Data excerpts
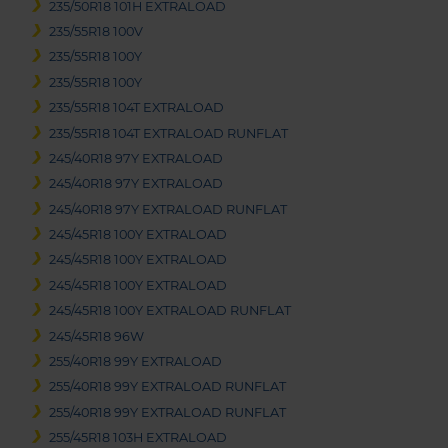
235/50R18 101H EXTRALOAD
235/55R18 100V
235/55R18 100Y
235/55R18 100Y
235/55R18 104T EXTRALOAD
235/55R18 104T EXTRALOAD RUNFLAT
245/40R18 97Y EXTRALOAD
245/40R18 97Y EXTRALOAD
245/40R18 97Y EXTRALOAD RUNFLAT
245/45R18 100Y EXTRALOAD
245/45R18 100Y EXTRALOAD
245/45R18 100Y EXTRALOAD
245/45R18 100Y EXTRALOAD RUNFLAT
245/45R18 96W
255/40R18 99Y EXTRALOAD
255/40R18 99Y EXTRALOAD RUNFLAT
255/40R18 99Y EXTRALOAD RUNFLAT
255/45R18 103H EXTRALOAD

* * *

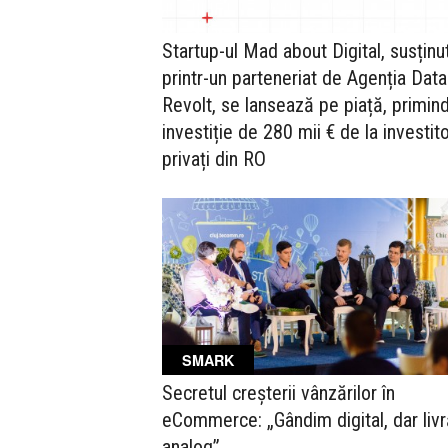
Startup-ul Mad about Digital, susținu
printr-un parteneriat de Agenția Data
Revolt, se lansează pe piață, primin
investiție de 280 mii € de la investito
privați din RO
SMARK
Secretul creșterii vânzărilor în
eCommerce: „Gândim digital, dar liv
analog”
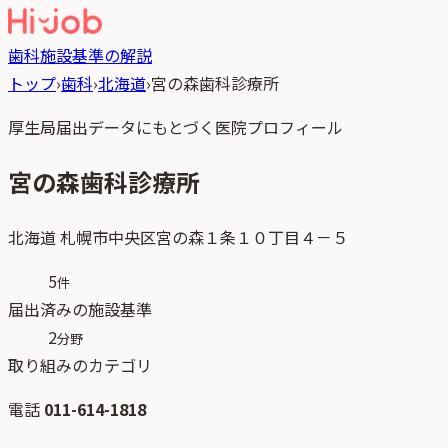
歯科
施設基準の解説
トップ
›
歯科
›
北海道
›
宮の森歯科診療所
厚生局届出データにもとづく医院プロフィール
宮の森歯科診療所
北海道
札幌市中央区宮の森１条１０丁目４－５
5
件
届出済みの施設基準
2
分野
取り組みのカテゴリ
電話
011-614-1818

**About this task:** Using the data above, count every line that contains the word "RUNFLAT", then give the count and nothing more.

**Solution for this exercise:** 5